Social recognition is an essential part of social function and often promotes specific social behaviors based on prior experience. Social and defensive behaviors in particular often emerge with prior experiences of familiarity or novelty/stress, respectively. This is also commonly seen in rodents toward same-strain and interstrain conspecifics. Medial amygdala (MeA) activity guides social choice based on age and sex recognition and is sensitive to social experiences. However, little is known about whether the MeA exhibits differential responses based on strain or how this is impacted by experience. Social stress impacts posterior MeA (MeAp) function and can shift measures of social engagement. However, it is unclear how stress impacts MeAp activity and contributes to altered social behavior. The primary goal of this study in adult male Sprague Dawley rats was to determine whether prior stress experience with a different-strain (Long-Evans) rat impacts MeAp responses to same-strain and different-strain conspecifics in parallel with a change in behavior using in vivo fiber photometry. We found that MeAp activity was uniformly activated during social contact with a novel same-strain rat during a three-chamber social preference test following control handling but became biased toward a novel different-strain rat following social stress. Socially stressed rats also showed initially heightened social interaction with novel same-strain rats but showed social avoidance and fragmented social behavior with novel different-strain rats relative to controls. These results indicate that heightened MeAp activity may guide social responses to novel, threatening, rather than non-threatening, social stimuli after stress.

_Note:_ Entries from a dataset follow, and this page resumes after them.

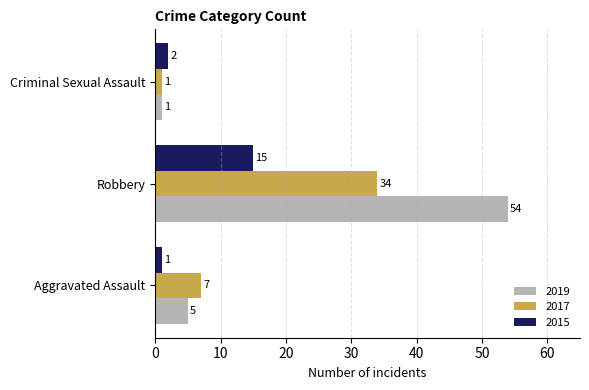

What is the total value across all series at Robbery?

103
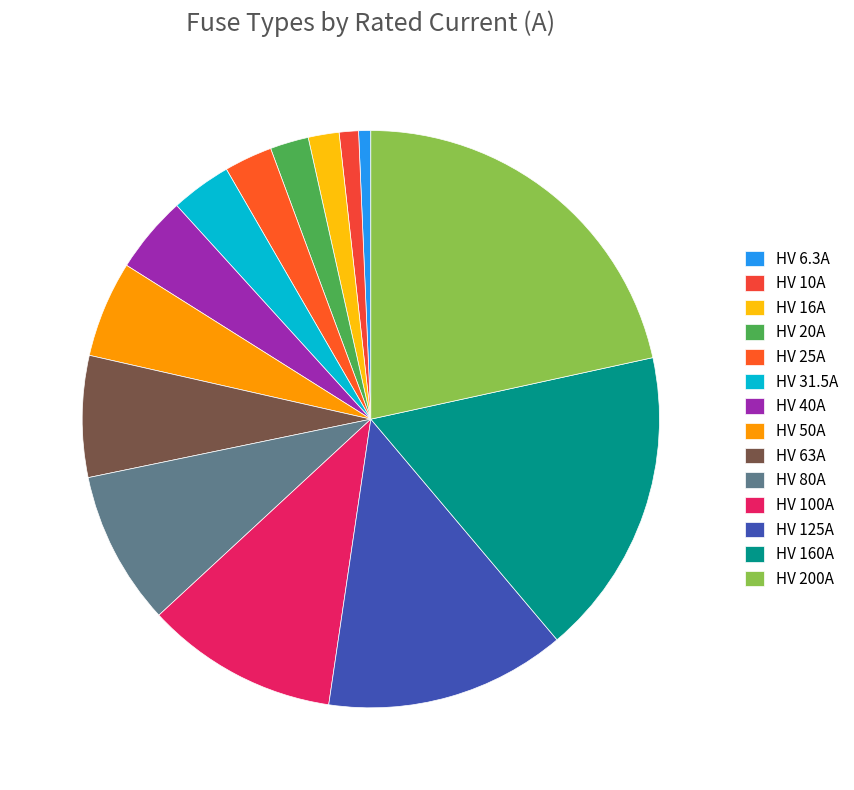

True or false: HV 20A accounts for 2% of the total.

True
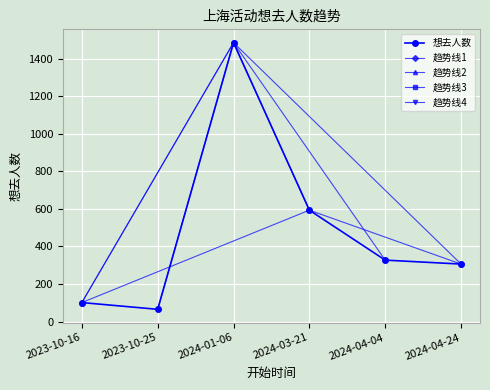

True or false: the data has more than 2 interior local peaks.

False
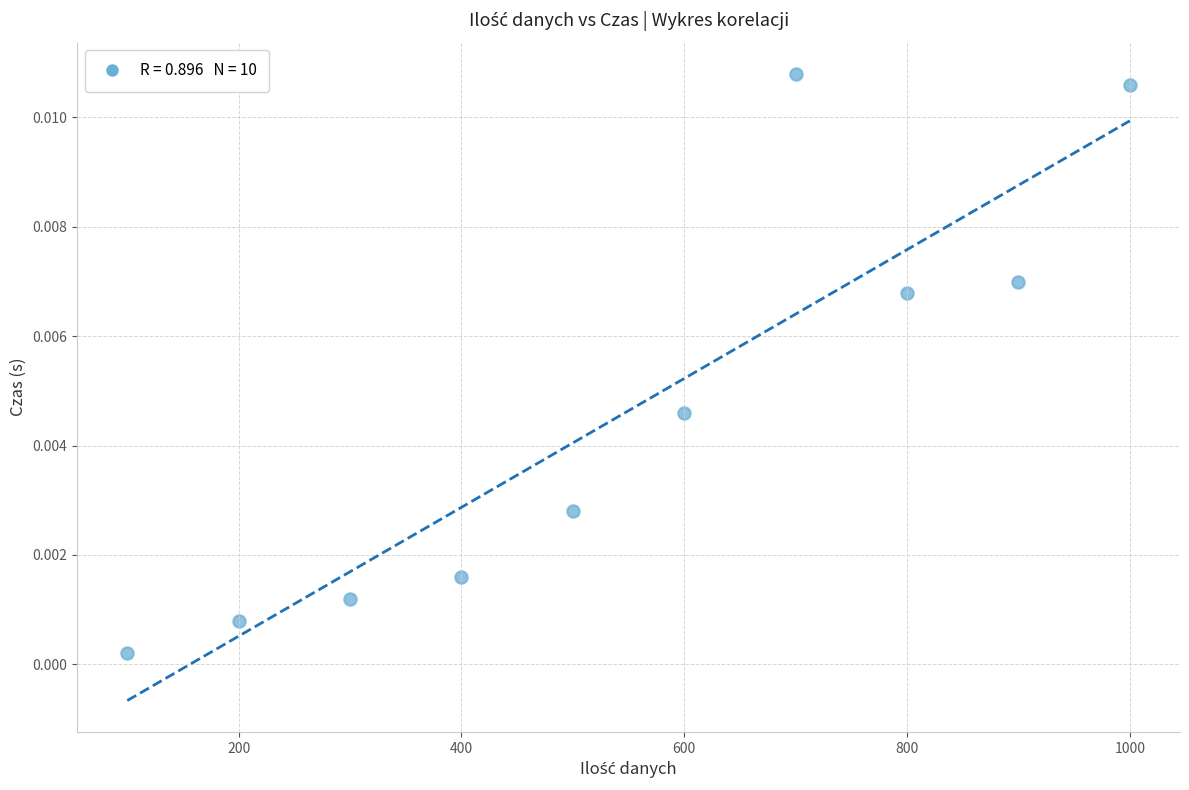

What is the average X value?

550.0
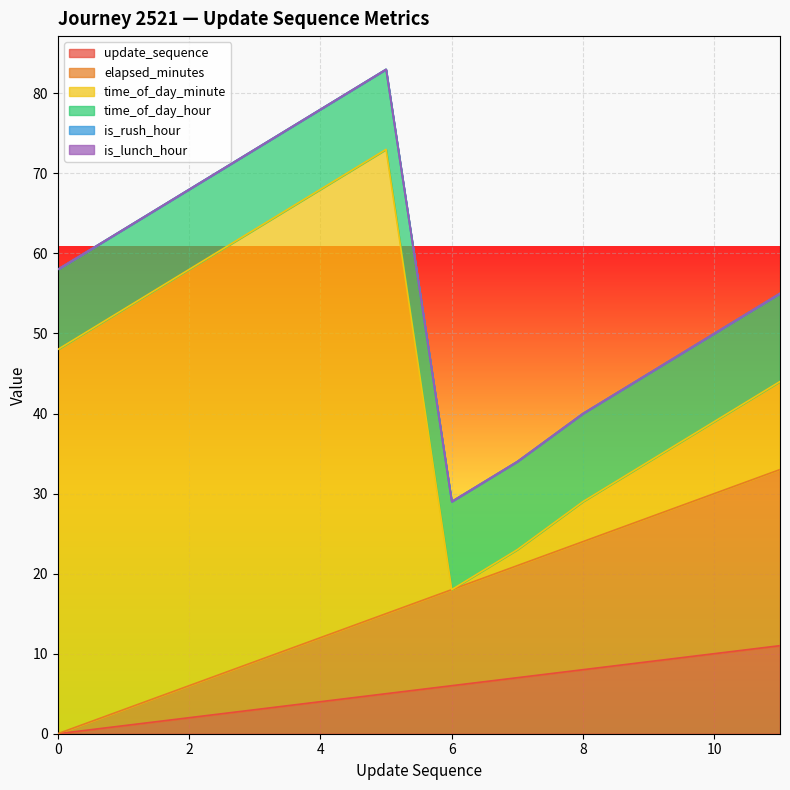

True or false: is_rush_hour and is_lunch_hour cross at least once.

False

社会认知是社会功能的重要组成部分,通常根据以往经验促进特定的社会行为。社会和防御行为尤其如此,它们通常分别源于熟悉或新奇/压力的先前经验。这在啮齿动物对同品系和不同品系同种动物中也很常见。中杏仁核(MeA)的活动根据年龄和性别识别来指导社会选择,并且对社会经验敏感。然而,人们对 MeA 是否基于品系表现出不同的反应,以及这种反应如何受到经验的影响知之甚少。社会应激会影响后 MeA(MeAp)的功能,并改变社交参与的衡量标准。然而,尚不清楚压力如何影响 MeAp 的活动以及如何导致改变的社交行为。本研究的主要目标是确定成年雄性 Sprague Dawley 大鼠在经历不同品系(Long-Evans)大鼠的应激后,其 MeAp 对同种和不同品系同种动物的反应是否会发生变化,同时使用活体光纤光度法测量行为变化。我们发现,在控制处理后,在三箱社交偏好测试中,当与新的同种大鼠进行社交接触时,MeAp 活动在社交接触期间均匀激活,但在社交应激后,MeAp 活动偏向于新的不同品系大鼠。与对照组相比,应激大鼠最初与新的同种大鼠表现出更高的社交互动,但与新的不同品系大鼠表现出社交回避和碎片化的社交行为。这些结果表明,在应激后,高度活跃的 MeAp 可能会引导对新的、威胁性的而不是非威胁性的社会刺激的社会反应。